It is now a matter of fact that deepfake technology has reached a level of sophistication that makes it an immediate and ongoing threat to enterprises, financial institutions, and national security. While lawmakers are attempting to regulate its most harmful uses, the current legislative landscape remains inconsistent and incomplete, leaving significant vulnerabilities that cybercriminals are already exploiting, causing a staggering 2,100% surge in AI-based fraud attempts (Signicat).
Federal Efforts Address Only Part of the Threat Landscape
At the federal level, several targeted bills against deepfakes have emerged. But while addressing some of the most important aspects of AI harm, these bills fall short of comprehensive protection. Below are some of the major bills coming from Congress:
-The DEEPFAKES Accountability Act introduces content labeling requirements, but lacks robust enforcement mechanisms and applies primarily to consumer-facing content.
-The Preventing Deepfakes of Intimate Images Act and the TAKE IT DOWN Act provide crucial protections for individuals against non-consensual intimate deepfakes. These laws are critical—the psychological trauma and reputational damage caused by such content can be devastating for victims, with effects lasting years.
-The Deepfake Task Force Act aims to study the issue but delays immediate protective measures that organizations need today.
While these protections are absolutely necessary, they don't address the broader deepfake ecosystem and risks that AI-generated deception poses to businesses, financial transactions, and critical infrastructure. With organizations losing an average of $450,000 per AI fraud incident (Regula), and 75% of businesses having been targeted in the past year (Ironscales), federal laws that regulate AI-generated content and its use at large are long overdue.
State-Level Responses Create a Regulatory Patchwork
Several states have introduced legislation to regulate malicious deepfakes, but as with federal bills, the approach remains fragmented. The most notable state efforts are:
-California and Texas have passed laws targeting election-related deepfakes and non-consensual intimate media.
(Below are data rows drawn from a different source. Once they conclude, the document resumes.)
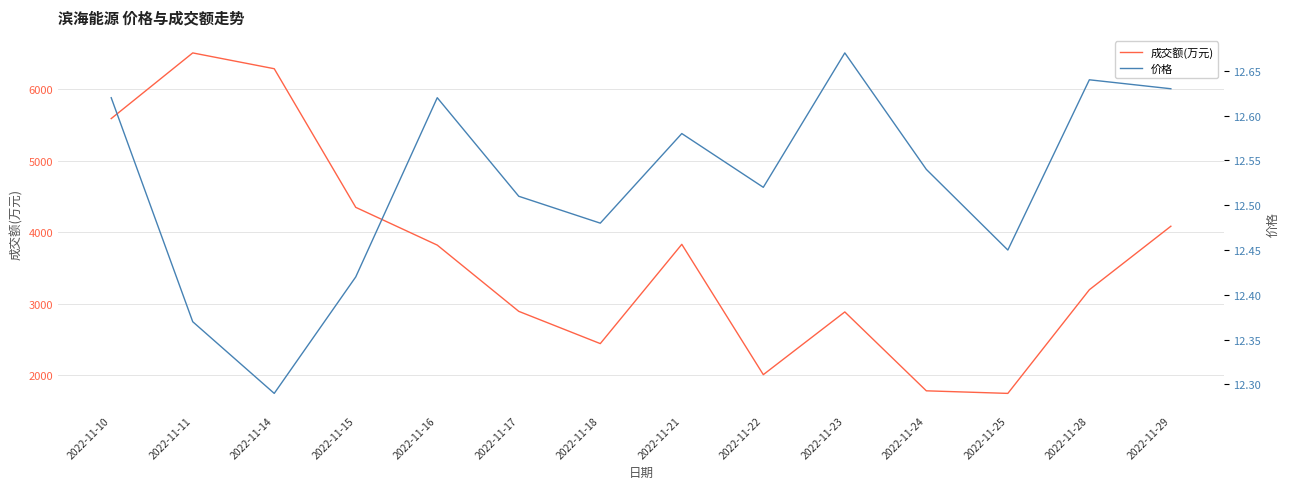

True or false: 成交额(万元) has a value of 2814.0 at 2022-11-22.

False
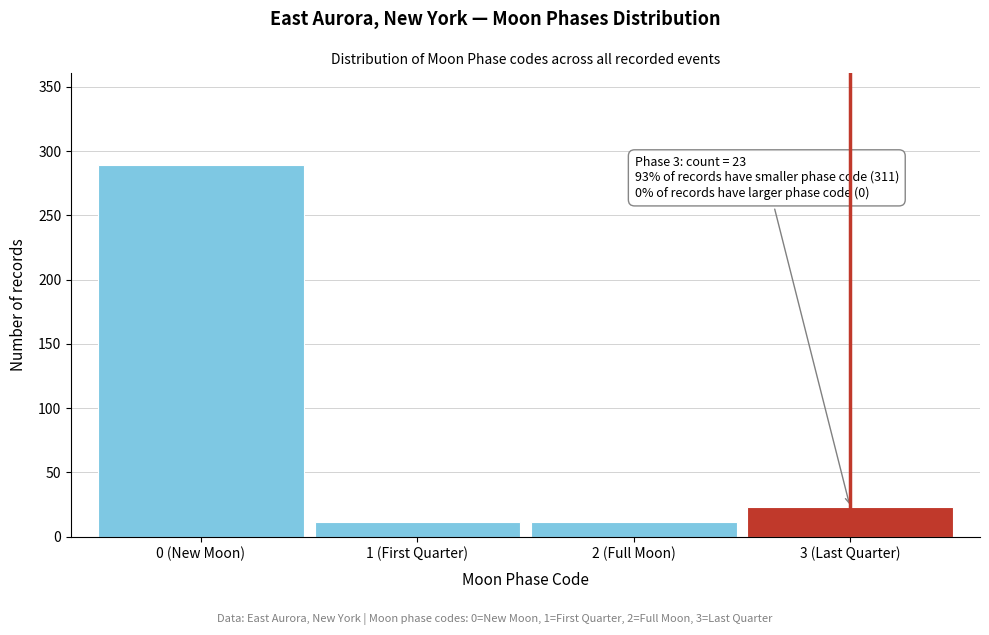

Reading right to left, transcribe all the data shown in this chart.

3 (Last Quarter)=23	2 (Full Moon)=11	1 (First Quarter)=11	0 (New Moon)=289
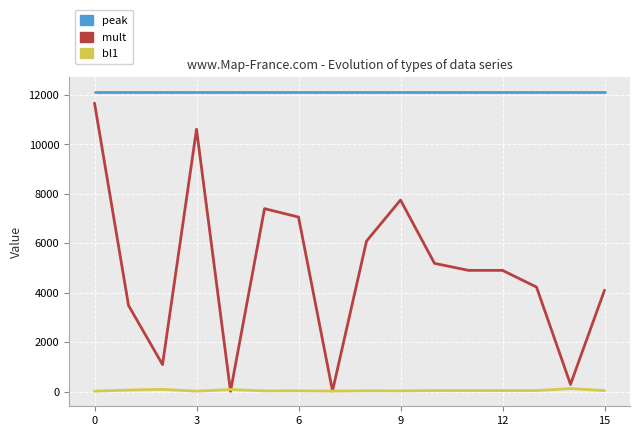

Which series has the widest spread of values?

mult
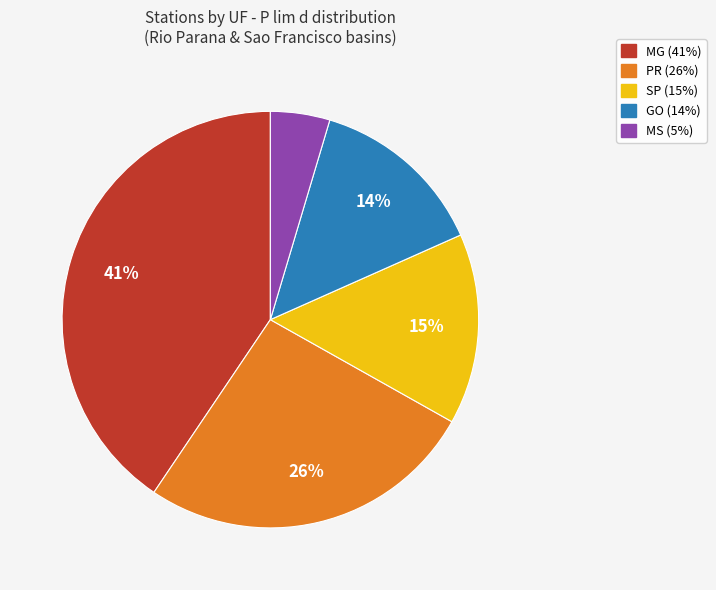

Does any single category account for the majority?

No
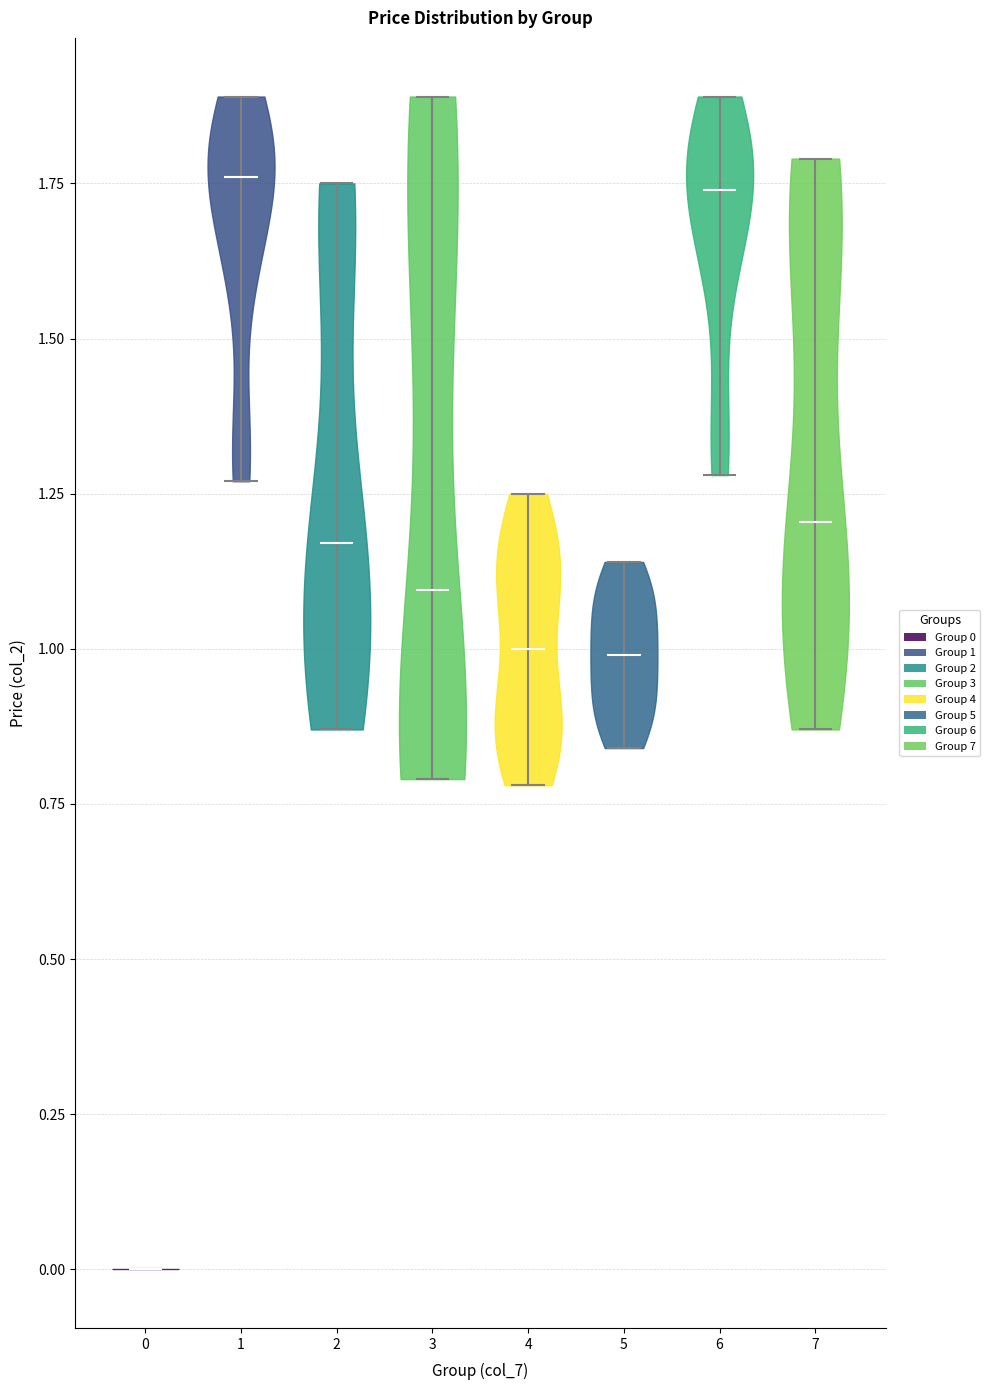

Reading left to right, read every violin against the y-axis: where its median line is, and the lowest and highest points it reaches. The values are not printed on the chart, so give them approximately, as read against the axis.

0: median line 0.00, lowest point 0.00, highest point 0.00
1: median line 1.75, lowest point 1.25, highest point 1.90
2: median line 1.15, lowest point 0.85, highest point 1.75
3: median line 1.10, lowest point 0.80, highest point 1.90
4: median line 1.00, lowest point 0.80, highest point 1.25
5: median line 1.00, lowest point 0.85, highest point 1.15
6: median line 1.75, lowest point 1.30, highest point 1.90
7: median line 1.20, lowest point 0.85, highest point 1.80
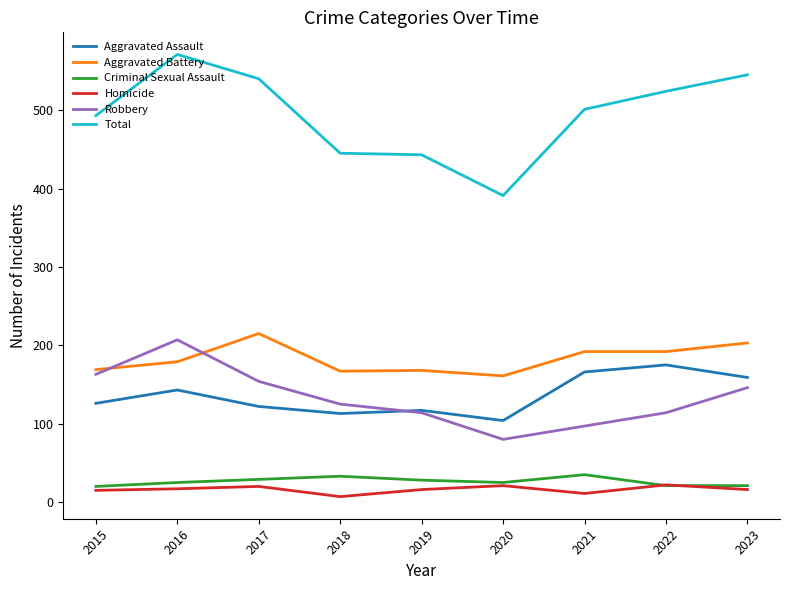

Which series ends up on top after the final intersection of Aggravated Assault and Robbery?

Aggravated Assault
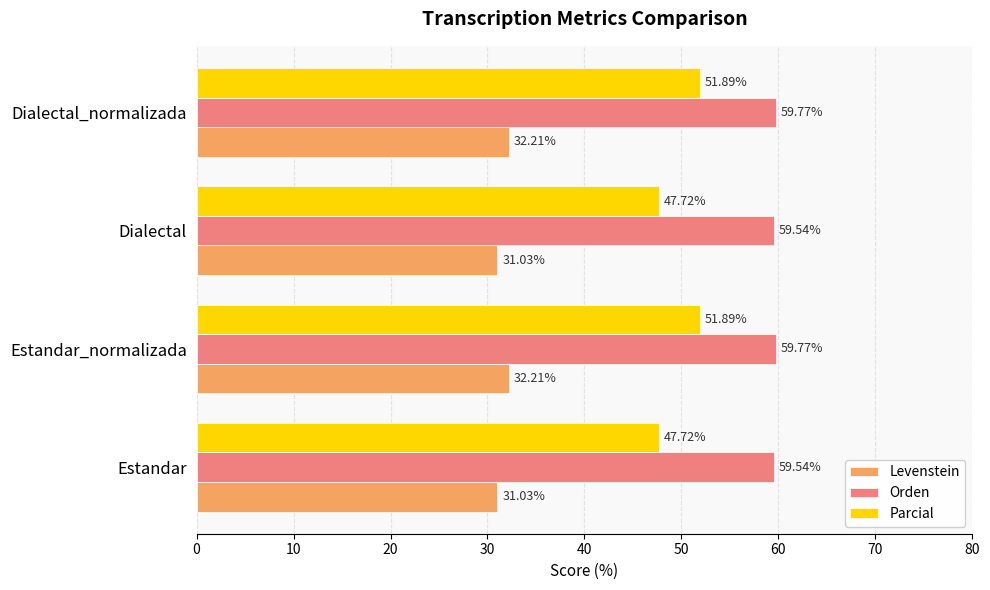

What is the average value of the Levenstein series?

31.6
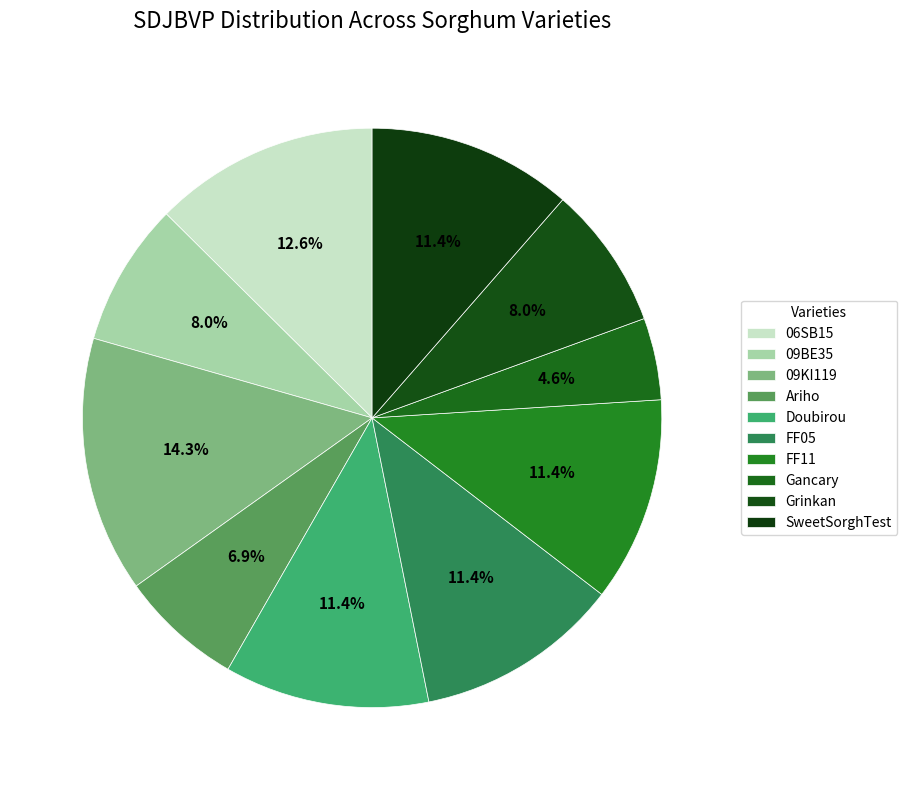

How many slices are in this pie chart?

10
-Virginia focuses on the unlawful dissemination or sale of images of another person, including AI-generated or altered images.
-Louisiana created a law making it a crime to unlawfully disseminate or sell AI-generated images of another individual, targeting harmful uses of synthetic media.
-Tennessee replaced its Personal Rights Protection Act with the Ensuring Likeness, Voice, and Image Security Act of 2024, which grants individuals a property right over the use of their name, photograph, voice, or likeness in any medium, including AI-manipulated media.
-Utah expanded the definition of counterfeit intimate images to include AI-generated depictions.
These laws are essential, but the incomplete regulatory patchwork creates jurisdictional complications that threat actors easily exploit. While some legislation targets deepfakes in specific contexts, AI-driven fraud — ranging from voice impersonation scams to synthetic identity attacks targeting supply chains — remains largely unregulated across most states. If the lack of federal response is meant to be supplemented by local efforts, so far, such a regulatory framework hasn’t materialized.
The Enterprise Security Gap
The selective regulation of deepfakes — largely ignoring enterprise-level fraud and cyber threats — creates dangerous blind spots in organizational security postures. Threat actors are not waiting for legislation to catch up, as 92% of companies have already experienced losses due to deepfakes (Regula), and 6 in 10 executives say their firms have no meaningful protocols regarding deepfake risks (Business.com).
The latter piece of data is particularly concerning — for security leaders, the absence of comprehensive regulation means that defensive measures must outpace both the technology and the regulatory environment. In absence of legislation, organizations need layered defensive approaches to preemptively identify and neutralize malicious AI-enabled attacks before they breach operations and cause devastating losses.
Moving Toward Comprehensive Protections
At Reality Defender, we see firsthand how organizations that implement robust detection capabilities can effectively mitigate these emerging risks, often stopping attacks that would have bypassed traditional authentication measures.
But organizations should not have to fend for themselves. At the policy level, lawmakers must shift from a reactive to a proactive stance, closing regulatory gaps that leave businesses exposed. A fragmented approach to deepfake regulation ensures that cybercriminals will continue to exploit inconsistencies, increasing fraud losses and undermining trust in digital communications.
The most effective legislative framework will address deepfakes not as isolated content issues but as sophisticated vectors for fraud, impersonation, and information warfare that threaten both individuals and organizations. Until such comprehensive regulation emerges, enterprises must rely on technical safeguards that protect their communications, authentication systems, and digital transactions from increasingly convincing AI-enabled threats.